# [ Jan. 2014 ] Lake Tahoe Vacation Resort Feb 24-28 (4 nights ONLY)



## Jimbo (Jan 10, 2014)

I have a 7 night reservation in Lake Tahoe and can't use all 7 nights.  I will be using it for the first 3 nights (Feb 21 and checking out Feb 24).  You can have my studio deluxe unit for the remainder of my reservation (Feb 24 - 28).

This studio deluxe condo has one queen bed with a love seat sofa, flat screen TV, and a desk/dining table for two. The kitchenette provides a mini fridge, sink, microwave, two burner stove, toaster, and a coffee maker. The bathroom includes a shower/tub combination. This room type accommodates only two people.

Good opportunity to extend your week in Tahoe at a reasonable price.  OR come up for a few days to get away from it all.  Only $200 for the 4 nights!  I will put you on the reservation and make sure you have your parking taking care of.  Also, I will have the resort do a complete cleaning when I check out so you can check in and get the same service as I do.

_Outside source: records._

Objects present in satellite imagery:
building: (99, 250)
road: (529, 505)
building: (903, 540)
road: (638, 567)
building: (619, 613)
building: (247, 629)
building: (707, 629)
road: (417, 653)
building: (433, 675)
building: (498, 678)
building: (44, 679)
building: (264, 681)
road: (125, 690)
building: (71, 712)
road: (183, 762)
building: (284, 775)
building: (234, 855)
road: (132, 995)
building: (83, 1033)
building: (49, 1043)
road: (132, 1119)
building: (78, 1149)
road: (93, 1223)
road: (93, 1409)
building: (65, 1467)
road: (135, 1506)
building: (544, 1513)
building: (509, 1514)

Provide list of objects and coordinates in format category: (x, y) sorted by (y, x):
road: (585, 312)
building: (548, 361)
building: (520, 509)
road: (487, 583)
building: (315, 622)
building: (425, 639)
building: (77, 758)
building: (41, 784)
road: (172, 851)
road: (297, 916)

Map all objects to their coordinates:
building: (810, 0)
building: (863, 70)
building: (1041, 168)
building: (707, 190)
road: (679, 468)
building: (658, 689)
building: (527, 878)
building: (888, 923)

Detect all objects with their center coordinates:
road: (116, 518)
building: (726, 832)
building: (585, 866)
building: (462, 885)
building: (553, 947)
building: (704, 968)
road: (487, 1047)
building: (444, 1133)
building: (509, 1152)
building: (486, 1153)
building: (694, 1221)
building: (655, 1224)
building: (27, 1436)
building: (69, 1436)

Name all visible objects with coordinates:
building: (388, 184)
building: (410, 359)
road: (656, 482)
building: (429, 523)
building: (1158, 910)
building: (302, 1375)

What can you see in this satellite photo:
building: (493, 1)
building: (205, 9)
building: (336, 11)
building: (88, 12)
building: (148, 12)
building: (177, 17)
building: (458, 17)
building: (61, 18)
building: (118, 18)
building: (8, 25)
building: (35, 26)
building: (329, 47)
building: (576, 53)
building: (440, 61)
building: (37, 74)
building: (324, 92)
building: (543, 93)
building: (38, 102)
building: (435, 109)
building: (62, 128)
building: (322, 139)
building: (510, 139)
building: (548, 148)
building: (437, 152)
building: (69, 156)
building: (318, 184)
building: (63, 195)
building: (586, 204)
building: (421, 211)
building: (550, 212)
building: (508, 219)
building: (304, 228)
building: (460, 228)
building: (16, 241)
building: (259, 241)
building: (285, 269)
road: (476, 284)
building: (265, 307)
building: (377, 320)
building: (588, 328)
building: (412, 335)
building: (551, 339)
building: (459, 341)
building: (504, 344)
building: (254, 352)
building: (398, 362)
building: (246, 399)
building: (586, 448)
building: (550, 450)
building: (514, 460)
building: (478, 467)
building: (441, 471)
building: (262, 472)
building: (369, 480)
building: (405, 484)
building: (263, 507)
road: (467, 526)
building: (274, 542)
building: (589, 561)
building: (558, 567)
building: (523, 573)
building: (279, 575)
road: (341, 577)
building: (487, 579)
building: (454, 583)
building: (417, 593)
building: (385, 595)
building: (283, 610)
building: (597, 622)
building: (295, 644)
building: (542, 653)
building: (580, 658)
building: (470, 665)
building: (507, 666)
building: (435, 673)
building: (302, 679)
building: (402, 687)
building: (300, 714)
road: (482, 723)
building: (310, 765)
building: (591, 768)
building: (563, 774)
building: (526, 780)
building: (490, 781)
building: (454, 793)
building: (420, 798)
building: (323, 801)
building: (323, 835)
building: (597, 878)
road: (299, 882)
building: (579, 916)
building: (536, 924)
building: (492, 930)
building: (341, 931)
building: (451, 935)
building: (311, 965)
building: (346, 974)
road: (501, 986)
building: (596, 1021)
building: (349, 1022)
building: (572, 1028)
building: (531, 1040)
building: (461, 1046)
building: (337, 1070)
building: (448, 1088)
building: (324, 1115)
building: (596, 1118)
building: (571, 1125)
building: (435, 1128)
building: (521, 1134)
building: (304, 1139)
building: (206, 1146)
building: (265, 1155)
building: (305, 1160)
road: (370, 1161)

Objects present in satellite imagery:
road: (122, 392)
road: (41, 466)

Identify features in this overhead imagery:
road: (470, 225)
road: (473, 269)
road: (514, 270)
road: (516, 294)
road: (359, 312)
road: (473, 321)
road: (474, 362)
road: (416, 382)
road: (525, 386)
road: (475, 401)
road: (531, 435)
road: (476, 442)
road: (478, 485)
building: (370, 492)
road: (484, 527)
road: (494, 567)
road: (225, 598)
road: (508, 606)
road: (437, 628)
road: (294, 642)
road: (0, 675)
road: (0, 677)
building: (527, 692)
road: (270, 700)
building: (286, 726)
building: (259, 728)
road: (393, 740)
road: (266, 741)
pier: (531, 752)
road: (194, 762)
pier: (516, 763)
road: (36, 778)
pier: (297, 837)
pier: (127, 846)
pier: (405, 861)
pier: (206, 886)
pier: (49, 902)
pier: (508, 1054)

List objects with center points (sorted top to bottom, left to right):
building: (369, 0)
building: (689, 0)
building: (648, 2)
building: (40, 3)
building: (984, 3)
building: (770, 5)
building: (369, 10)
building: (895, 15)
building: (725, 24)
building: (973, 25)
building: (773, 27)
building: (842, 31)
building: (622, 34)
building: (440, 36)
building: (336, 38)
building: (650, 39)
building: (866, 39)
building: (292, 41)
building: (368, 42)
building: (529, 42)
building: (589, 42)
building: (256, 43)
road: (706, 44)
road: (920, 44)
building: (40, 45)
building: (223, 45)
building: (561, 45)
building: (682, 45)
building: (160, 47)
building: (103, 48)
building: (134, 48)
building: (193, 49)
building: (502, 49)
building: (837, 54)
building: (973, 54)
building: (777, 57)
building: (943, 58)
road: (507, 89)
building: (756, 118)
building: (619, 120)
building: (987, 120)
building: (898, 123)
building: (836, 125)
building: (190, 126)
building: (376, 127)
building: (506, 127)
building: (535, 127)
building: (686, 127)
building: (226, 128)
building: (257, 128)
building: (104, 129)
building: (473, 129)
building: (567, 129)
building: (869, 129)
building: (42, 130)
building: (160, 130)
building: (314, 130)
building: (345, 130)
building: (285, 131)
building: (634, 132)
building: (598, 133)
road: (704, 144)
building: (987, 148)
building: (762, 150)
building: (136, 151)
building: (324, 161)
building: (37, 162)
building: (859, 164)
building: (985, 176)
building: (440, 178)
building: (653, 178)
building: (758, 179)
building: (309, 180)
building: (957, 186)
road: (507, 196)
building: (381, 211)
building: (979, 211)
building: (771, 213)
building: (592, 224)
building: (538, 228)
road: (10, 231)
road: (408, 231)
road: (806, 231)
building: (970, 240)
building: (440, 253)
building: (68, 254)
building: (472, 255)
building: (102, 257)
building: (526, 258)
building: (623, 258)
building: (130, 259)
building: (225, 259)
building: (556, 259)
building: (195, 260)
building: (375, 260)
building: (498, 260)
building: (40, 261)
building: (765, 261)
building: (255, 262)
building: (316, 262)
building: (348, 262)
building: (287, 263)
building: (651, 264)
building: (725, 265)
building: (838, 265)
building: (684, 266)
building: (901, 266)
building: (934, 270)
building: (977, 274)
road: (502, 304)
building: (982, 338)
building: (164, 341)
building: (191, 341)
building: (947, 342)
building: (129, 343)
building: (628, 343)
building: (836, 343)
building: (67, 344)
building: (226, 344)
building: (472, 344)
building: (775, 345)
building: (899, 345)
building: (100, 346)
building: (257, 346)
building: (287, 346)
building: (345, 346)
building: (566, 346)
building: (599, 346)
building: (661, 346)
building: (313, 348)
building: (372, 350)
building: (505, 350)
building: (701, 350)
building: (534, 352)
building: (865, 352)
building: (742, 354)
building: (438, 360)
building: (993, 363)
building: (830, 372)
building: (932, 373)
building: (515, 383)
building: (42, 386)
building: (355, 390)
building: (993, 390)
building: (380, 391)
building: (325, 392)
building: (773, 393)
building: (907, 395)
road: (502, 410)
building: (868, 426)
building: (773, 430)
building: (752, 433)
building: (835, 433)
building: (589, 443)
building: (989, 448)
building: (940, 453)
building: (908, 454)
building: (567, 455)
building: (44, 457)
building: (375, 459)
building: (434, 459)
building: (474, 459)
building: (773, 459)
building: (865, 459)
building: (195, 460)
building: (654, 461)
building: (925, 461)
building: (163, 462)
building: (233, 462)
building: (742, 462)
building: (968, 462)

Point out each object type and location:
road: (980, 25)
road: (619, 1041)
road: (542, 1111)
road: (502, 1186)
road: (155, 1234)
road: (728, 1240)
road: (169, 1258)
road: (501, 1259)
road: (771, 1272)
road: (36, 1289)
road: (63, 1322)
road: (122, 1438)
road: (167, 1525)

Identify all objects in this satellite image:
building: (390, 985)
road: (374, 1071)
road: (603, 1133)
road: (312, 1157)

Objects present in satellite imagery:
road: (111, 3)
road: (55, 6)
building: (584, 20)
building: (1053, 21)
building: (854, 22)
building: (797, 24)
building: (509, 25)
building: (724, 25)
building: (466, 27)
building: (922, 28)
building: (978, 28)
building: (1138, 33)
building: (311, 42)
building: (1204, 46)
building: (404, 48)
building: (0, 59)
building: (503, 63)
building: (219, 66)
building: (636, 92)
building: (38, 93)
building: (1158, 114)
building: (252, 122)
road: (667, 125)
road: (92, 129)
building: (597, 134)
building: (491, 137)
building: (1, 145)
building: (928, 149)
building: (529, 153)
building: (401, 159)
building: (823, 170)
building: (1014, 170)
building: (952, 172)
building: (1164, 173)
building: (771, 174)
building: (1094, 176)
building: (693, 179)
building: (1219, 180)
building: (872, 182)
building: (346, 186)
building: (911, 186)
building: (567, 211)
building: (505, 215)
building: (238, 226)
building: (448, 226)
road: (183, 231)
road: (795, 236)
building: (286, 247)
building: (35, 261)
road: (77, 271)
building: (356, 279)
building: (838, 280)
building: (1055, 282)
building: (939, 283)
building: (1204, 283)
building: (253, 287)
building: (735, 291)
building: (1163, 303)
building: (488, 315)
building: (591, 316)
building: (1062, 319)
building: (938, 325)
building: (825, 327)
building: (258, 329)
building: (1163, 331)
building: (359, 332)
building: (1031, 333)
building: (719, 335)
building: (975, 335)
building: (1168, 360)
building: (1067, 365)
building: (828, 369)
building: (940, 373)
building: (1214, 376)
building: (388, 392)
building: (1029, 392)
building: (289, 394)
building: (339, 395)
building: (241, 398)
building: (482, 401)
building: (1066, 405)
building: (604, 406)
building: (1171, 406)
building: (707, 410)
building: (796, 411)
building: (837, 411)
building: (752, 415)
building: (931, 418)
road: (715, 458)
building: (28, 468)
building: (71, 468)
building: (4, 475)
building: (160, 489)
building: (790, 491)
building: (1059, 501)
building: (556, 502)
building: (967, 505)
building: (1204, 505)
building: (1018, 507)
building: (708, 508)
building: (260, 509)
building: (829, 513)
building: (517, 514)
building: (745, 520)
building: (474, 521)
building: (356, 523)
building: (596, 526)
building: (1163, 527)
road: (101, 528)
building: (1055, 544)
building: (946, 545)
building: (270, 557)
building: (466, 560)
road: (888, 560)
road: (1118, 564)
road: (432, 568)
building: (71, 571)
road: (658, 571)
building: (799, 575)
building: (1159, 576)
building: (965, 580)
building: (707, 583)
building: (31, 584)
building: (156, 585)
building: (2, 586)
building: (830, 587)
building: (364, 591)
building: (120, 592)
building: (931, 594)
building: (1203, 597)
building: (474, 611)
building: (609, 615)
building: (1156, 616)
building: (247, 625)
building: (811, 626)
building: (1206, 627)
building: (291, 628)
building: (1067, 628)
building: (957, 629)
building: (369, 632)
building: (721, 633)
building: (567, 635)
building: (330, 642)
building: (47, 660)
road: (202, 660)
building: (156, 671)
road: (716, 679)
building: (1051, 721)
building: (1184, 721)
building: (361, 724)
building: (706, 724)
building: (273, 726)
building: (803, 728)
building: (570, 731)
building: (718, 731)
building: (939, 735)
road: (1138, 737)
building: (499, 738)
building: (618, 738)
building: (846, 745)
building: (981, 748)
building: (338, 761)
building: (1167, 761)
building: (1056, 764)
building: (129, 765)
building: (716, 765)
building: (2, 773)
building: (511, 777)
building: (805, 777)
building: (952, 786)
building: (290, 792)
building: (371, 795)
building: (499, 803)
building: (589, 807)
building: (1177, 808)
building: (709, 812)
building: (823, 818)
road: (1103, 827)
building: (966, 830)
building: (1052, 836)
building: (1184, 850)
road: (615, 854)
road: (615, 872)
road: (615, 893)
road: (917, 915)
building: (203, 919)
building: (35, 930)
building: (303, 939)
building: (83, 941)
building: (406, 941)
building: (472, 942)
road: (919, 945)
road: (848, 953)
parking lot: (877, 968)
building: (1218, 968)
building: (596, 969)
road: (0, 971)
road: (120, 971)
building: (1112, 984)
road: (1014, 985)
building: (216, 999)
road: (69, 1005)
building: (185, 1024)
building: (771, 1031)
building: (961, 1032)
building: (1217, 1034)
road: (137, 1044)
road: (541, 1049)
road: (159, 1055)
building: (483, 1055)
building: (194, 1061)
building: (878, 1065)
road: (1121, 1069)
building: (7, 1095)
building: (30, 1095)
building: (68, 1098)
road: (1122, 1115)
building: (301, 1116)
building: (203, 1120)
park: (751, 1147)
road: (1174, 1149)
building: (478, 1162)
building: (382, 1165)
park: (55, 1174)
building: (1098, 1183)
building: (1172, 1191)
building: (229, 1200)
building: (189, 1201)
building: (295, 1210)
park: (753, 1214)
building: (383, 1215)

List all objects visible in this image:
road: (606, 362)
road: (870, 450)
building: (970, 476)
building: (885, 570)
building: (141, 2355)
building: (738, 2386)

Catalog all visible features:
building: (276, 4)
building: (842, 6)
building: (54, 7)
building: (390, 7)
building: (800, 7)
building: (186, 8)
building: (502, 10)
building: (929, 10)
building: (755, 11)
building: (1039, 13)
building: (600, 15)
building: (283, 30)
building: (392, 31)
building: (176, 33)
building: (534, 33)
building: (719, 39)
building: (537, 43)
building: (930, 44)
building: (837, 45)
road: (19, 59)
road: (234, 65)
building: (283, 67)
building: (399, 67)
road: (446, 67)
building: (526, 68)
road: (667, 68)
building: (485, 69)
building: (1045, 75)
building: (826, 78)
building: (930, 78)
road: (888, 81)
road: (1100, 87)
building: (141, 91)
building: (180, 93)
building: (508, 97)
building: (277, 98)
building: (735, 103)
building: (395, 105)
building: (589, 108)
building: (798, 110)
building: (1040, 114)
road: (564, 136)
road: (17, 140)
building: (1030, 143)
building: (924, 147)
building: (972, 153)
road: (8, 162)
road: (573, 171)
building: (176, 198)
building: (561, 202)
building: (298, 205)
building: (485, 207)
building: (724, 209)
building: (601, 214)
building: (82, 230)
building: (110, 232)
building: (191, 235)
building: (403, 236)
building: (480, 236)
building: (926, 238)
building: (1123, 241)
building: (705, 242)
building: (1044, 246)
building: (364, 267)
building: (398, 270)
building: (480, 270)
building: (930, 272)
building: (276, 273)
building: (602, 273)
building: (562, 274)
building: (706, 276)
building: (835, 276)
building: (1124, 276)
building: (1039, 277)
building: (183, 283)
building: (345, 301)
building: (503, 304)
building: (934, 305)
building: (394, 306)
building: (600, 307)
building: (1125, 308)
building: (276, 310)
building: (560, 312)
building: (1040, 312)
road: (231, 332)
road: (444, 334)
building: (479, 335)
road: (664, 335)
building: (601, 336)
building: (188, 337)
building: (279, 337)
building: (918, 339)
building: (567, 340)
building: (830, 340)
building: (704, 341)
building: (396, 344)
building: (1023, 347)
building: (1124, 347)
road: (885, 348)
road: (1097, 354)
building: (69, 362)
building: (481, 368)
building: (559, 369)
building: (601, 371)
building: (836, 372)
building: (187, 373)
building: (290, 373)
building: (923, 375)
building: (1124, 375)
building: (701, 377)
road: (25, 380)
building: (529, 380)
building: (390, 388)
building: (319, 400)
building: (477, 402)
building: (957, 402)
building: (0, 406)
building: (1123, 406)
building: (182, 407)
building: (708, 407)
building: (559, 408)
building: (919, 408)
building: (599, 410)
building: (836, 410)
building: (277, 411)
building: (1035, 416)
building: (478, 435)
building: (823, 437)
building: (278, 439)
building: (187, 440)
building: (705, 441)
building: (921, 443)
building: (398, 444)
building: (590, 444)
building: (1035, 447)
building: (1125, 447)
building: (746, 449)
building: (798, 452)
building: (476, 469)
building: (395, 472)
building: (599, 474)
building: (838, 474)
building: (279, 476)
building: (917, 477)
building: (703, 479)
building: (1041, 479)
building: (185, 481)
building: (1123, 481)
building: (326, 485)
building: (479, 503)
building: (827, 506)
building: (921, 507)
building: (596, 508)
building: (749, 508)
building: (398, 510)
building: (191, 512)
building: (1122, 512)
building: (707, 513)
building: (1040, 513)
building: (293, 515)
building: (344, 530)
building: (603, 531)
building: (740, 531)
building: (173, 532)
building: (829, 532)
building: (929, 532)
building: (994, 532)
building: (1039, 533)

Lastly, this resort is going through extensive renovations in the main lobby area so the pool/ fitness center is not available.  The community pool and fitness center are only about a mile away and all you have to do is show your room key!


----------



## Jimbo (Jan 11, 2014)

If you are interested in this but can only take it for 3 nights please let me know.  I'd like to cover cleaning fees and some of the cost from my maintenance fee so I am thinking $165 but we can talk.

This is prime time skiing!  I'd love to see someone get a good trip to Lake Tahoe out of this.


----------



## Jimbo (Jan 17, 2014)

*Lake Tahoe in Feb*

Bumping this to the top...

$200 OBO


----------



## Jimbo (Jan 26, 2014)

Bump again...


----------



## Jimbo (Feb 8, 2014)

Getting close to this trip and wondering if anyone can take advantage of these 4 days?

$200 OBO


----------



## Jimbo (Feb 22, 2014)

*Just had a great day of skiing at Heavenly*

What a great day on the slopes at Heavenly.  The deluxe studio is still available for this Monday through Friday.

If interested make me an offer...


----------



## share012 (Nov 12, 2014)

what resort? how far from skiing?  heavenly or what?


----------



## DeniseM (Nov 12, 2014)

This Ad was for Feb. 24, 2014 - it was posted 10 mos. ago - Jan. 10, 2014.  When you look at posts, be sure you check out the posting date, before you respond.


----------